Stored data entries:
□ □ □ □

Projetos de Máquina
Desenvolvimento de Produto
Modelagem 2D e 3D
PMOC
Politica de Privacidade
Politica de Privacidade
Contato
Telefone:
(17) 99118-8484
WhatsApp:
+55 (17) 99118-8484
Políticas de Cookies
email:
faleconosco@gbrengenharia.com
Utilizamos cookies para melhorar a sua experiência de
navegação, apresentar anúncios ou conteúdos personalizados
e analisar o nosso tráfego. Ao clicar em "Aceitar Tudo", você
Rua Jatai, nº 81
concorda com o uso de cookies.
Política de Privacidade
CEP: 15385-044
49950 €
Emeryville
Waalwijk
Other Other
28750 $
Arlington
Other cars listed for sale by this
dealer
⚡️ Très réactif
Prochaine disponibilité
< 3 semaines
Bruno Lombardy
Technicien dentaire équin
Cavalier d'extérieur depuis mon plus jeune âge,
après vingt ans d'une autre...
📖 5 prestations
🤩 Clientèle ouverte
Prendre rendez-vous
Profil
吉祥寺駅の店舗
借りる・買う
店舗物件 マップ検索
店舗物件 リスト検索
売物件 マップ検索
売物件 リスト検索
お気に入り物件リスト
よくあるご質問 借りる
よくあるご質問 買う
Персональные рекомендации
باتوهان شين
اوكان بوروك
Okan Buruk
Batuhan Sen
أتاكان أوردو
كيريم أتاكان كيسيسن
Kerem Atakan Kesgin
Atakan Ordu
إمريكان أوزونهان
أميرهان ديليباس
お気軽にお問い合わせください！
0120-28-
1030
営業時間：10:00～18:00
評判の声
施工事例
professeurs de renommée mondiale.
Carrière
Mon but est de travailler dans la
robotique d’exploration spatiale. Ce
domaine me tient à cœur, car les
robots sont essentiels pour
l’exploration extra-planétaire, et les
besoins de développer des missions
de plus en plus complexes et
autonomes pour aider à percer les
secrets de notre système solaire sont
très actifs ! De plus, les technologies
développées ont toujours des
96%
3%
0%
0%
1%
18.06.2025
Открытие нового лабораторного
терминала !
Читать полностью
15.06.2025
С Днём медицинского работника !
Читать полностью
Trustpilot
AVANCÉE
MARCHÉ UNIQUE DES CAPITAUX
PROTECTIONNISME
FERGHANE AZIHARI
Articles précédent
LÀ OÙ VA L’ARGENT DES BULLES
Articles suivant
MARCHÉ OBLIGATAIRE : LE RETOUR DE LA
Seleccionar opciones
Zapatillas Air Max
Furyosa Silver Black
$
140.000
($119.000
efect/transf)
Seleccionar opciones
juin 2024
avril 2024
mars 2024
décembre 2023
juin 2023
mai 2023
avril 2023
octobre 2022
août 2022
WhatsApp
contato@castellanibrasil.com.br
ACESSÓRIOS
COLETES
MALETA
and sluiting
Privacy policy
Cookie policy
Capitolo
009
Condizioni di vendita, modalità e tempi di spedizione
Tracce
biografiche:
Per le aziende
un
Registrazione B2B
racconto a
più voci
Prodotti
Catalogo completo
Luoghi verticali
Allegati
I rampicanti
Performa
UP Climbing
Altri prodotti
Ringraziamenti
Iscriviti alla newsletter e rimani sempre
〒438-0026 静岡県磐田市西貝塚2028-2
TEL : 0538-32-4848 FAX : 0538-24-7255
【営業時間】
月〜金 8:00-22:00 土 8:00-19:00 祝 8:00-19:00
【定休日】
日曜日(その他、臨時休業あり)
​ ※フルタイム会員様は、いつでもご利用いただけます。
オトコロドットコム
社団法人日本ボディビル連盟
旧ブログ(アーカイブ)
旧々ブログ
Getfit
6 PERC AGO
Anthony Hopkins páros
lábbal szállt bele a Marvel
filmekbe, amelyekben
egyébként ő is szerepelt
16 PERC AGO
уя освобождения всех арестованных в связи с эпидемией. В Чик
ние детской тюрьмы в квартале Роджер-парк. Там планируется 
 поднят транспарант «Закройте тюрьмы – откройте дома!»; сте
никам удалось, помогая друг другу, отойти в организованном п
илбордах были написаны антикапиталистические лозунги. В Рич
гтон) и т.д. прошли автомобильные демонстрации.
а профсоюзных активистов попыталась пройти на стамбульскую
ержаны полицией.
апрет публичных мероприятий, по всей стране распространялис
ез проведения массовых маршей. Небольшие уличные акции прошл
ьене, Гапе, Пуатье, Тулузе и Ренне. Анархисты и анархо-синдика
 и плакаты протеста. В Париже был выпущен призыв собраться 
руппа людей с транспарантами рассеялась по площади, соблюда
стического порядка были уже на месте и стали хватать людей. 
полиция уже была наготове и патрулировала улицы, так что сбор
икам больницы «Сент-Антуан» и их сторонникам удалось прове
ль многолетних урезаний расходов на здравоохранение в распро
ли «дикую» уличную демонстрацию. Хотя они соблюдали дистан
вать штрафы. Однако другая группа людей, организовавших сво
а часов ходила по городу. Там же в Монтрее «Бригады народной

□ □ □ □

◆ Exercise directions ◆
Copy every line of the data above without changing a single character.

◆ Task answer ◆
Projetos de Máquina
Desenvolvimento de Produto
Modelagem 2D e 3D
PMOC
Politica de Privacidade
Politica de Privacidade
Contato
Telefone:
(17) 99118-8484
WhatsApp:
+55 (17) 99118-8484
Políticas de Cookies
email:
faleconosco@gbrengenharia.com
Utilizamos cookies para melhorar a sua experiência de
navegação, apresentar anúncios ou conteúdos personalizados
e analisar o nosso tráfego. Ao clicar em "Aceitar Tudo", você
Rua Jatai, nº 81
concorda com o uso de cookies.
Política de Privacidade
CEP: 15385-044
49950 €
Emeryville
Waalwijk
Other Other
28750 $
Arlington
Other cars listed for sale by this
dealer
⚡️ Très réactif
Prochaine disponibilité
< 3 semaines
Bruno Lombardy
Technicien dentaire équin
Cavalier d'extérieur depuis mon plus jeune âge,
après vingt ans d'une autre...
📖 5 prestations
🤩 Clientèle ouverte
Prendre rendez-vous
Profil
吉祥寺駅の店舗
借りる・買う
店舗物件 マップ検索
店舗物件 リスト検索
売物件 マップ検索
売物件 リスト検索
お気に入り物件リスト
よくあるご質問 借りる
よくあるご質問 買う
Персональные рекомендации
باتوهان شين
اوكان بوروك
Okan Buruk
Batuhan Sen
أتاكان أوردو
كيريم أتاكان كيسيسن
Kerem Atakan Kesgin
Atakan Ordu
إمريكان أوزونهان
أميرهان ديليباس
お気軽にお問い合わせください！
0120-28-
1030
営業時間：10:00～18:00
評判の声
施工事例
professeurs de renommée mondiale.
Carrière
Mon but est de travailler dans la
robotique d’exploration spatiale. Ce
domaine me tient à cœur, car les
robots sont essentiels pour
l’exploration extra-planétaire, et les
besoins de développer des missions
de plus en plus complexes et
autonomes pour aider à percer les
secrets de notre système solaire sont
très actifs ! De plus, les technologies
développées ont toujours des
96%
3%
0%
0%
1%
18.06.2025
Открытие нового лабораторного
терминала !
Читать полностью
15.06.2025
С Днём медицинского работника !
Читать полностью
Trustpilot
AVANCÉE
MARCHÉ UNIQUE DES CAPITAUX
PROTECTIONNISME
FERGHANE AZIHARI
Articles précédent
LÀ OÙ VA L’ARGENT DES BULLES
Articles suivant
MARCHÉ OBLIGATAIRE : LE RETOUR DE LA
Seleccionar opciones
Zapatillas Air Max
Furyosa Silver Black
$
140.000
($119.000
efect/transf)
Seleccionar opciones
juin 2024
avril 2024
mars 2024
décembre 2023
juin 2023
mai 2023
avril 2023
octobre 2022
août 2022
WhatsApp
contato@castellanibrasil.com.br
ACESSÓRIOS
COLETES
MALETA
and sluiting
Privacy policy
Cookie policy
Capitolo
009
Condizioni di vendita, modalità e tempi di spedizione
Tracce
biografiche:
Per le aziende
un
Registrazione B2B
racconto a
più voci
Prodotti
Catalogo completo
Luoghi verticali
Allegati
I rampicanti
Performa
UP Climbing
Altri prodotti
Ringraziamenti
Iscriviti alla newsletter e rimani sempre
〒438-0026 静岡県磐田市西貝塚2028-2
TEL : 0538-32-4848 FAX : 0538-24-7255
【営業時間】
月〜金 8:00-22:00 土 8:00-19:00 祝 8:00-19:00
【定休日】
日曜日(その他、臨時休業あり)
​ ※フルタイム会員様は、いつでもご利用いただけます。
オトコロドットコム
社団法人日本ボディビル連盟
旧ブログ(アーカイブ)
旧々ブログ
Getfit
6 PERC AGO
Anthony Hopkins páros
lábbal szállt bele a Marvel
filmekbe, amelyekben
egyébként ő is szerepelt
16 PERC AGO
уя освобождения всех арестованных в связи с эпидемией. В Чик
ние детской тюрьмы в квартале Роджер-парк. Там планируется 
 поднят транспарант «Закройте тюрьмы – откройте дома!»; сте
никам удалось, помогая друг другу, отойти в организованном п
илбордах были написаны антикапиталистические лозунги. В Рич
гтон) и т.д. прошли автомобильные демонстрации.
а профсоюзных активистов попыталась пройти на стамбульскую
ержаны полицией.
апрет публичных мероприятий, по всей стране распространялис
ез проведения массовых маршей. Небольшие уличные акции прошл
ьене, Гапе, Пуатье, Тулузе и Ренне. Анархисты и анархо-синдика
 и плакаты протеста. В Париже был выпущен призыв собраться 
руппа людей с транспарантами рассеялась по площади, соблюда
стического порядка были уже на месте и стали хватать людей. 
полиция уже была наготове и патрулировала улицы, так что сбор
икам больницы «Сент-Антуан» и их сторонникам удалось прове
ль многолетних урезаний расходов на здравоохранение в распро
ли «дикую» уличную демонстрацию. Хотя они соблюдали дистан
вать штрафы. Однако другая группа людей, организовавших сво
а часов ходила по городу. Там же в Монтрее «Бригады народной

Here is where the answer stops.